● **PROVIDED PASSAGE**:
--
United States District Court, W.D. New York
Jan 9, 2002
98-CV-0299E(Sr) (W.D.N.Y. Jan. 9, 2002)

Summary

holding that the amputation of three of plaintiff's toes as a result of complications from Lupus is a serious injury

Summary of this case from Taylor v. Smolinski

Opinion

98-CV-0299E(Sr)

January 9, 2002


MEMORANDUM and ORDER


Plaintiff brings this action alleging claims under 42 U.S.C. § 1983 for violations of his Eighth Amendment rights based upon a deliberate indifference to his serious medical needs against David M. Unger — the Deputy Superintendent of Administration of the Wyoming Correctional Facility ("Wyoming") — and Richard Apps — the Administrative Nurse of Wyoming for injuries suffered while he was in their care as an inmate at Wyoming. Specifically plaintiff claims that while he was incarcerated he was denied adequate medical treatment for his Systemis Lupus Erythematosus ("Lupus") complicated by Vasculitis and as a result three of his toes had to be amputated.

Plaintiff also had to have one of his legs amputated as a result of such condition. However, because such amputation occurred one year after his release and there is no allegation that any failure to treat his condition during his stay at Wyoming caused or accelerated the amputation, the undersigned will consider only the loss of plaintiff's toes.
--
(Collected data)

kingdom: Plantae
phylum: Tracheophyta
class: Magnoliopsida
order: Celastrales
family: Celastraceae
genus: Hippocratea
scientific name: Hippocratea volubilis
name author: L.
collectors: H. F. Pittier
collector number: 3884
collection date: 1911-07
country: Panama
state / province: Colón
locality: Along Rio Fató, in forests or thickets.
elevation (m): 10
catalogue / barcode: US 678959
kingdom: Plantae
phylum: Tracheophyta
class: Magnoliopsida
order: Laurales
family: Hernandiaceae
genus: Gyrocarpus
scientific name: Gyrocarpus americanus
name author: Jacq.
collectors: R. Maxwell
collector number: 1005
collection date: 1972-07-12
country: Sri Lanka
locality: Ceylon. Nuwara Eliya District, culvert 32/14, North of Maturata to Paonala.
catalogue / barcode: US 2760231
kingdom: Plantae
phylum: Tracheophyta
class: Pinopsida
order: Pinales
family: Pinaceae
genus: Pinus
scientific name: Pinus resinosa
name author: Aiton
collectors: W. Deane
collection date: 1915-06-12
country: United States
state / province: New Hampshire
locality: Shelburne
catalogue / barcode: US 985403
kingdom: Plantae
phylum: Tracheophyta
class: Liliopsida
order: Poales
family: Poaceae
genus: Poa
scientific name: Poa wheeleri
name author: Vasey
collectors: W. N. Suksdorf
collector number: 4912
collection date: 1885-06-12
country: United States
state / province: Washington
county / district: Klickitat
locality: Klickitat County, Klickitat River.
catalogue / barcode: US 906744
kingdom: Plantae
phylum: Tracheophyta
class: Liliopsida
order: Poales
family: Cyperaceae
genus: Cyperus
--
● **TASKS**:
#1 According to the court memorandum, what position did Richard Apps hold at the Wyoming Correctional Facility?
#2 Summarize the court memorandum in two sentences.
#3 Continue the court memorandum on the Lupus treatment claim from where it stops.

● **ANSWERS TO THE TASKS**:
#1 He was the Administrative Nurse of Wyoming.

#2 The plaintiff sued David M. Unger and Richard Apps under 42 U.S.C. § 1983, claiming deliberate indifference to his serious medical needs in violation of the Eighth Amendment. He alleged that he was denied adequate treatment for Lupus while an inmate at Wyoming and lost three toes as a result, and the court would consider only the toes, not the leg amputated a year after his release.

#3
Defendants have moved for summary judgment on plaintiff's Eighth Amendment claim on the ground that plaintiff cannot establish a deliberate indifference to his serious medical needs and, even if he could, neither defendant had any personal involvement in any decision made with regard to his medical care. For the reasons that follow, defendants' motion for summary judgment will be granted. Plaintiff visited Wyoming's Health Services Unit ("HSU") June 15, 1995 complaining of numbness and occasional tingling in his feet and requested an appointment with a podiatrist. Def.s' Statement of Undisputed Facts ("Defs.' Statement") at ¶ 8. He was seen by an HSU nurse who referred him to a facility medical doctor for further evaluation. Ibid. Between this visit and September 7, 1995, plaintiff was seen at least twelve times by HSU and had several prescriptions refilled, had blood work done and had been attended by HSU nurses and a physician. Id. at ¶¶ 9-23.

The undersigned is aware that on a motion for summary judgment the Court must resolve all factual discrepancies in favor of the non-movant, here the plaintiff. Defendants have submitted a Statement of Undisputed Material Facts which is corroborated by plaintiff's medical records. In response to this, plaintiff has submitted a response which for many of the paragraphs either admits the allegation, denies the allegations without stating why or offering any proof or denies the statement because of a minor point which is not meaningful to the disposition of this motion. Therefore this Court will look to the Statement of Undisputed Facts submitted by defendants.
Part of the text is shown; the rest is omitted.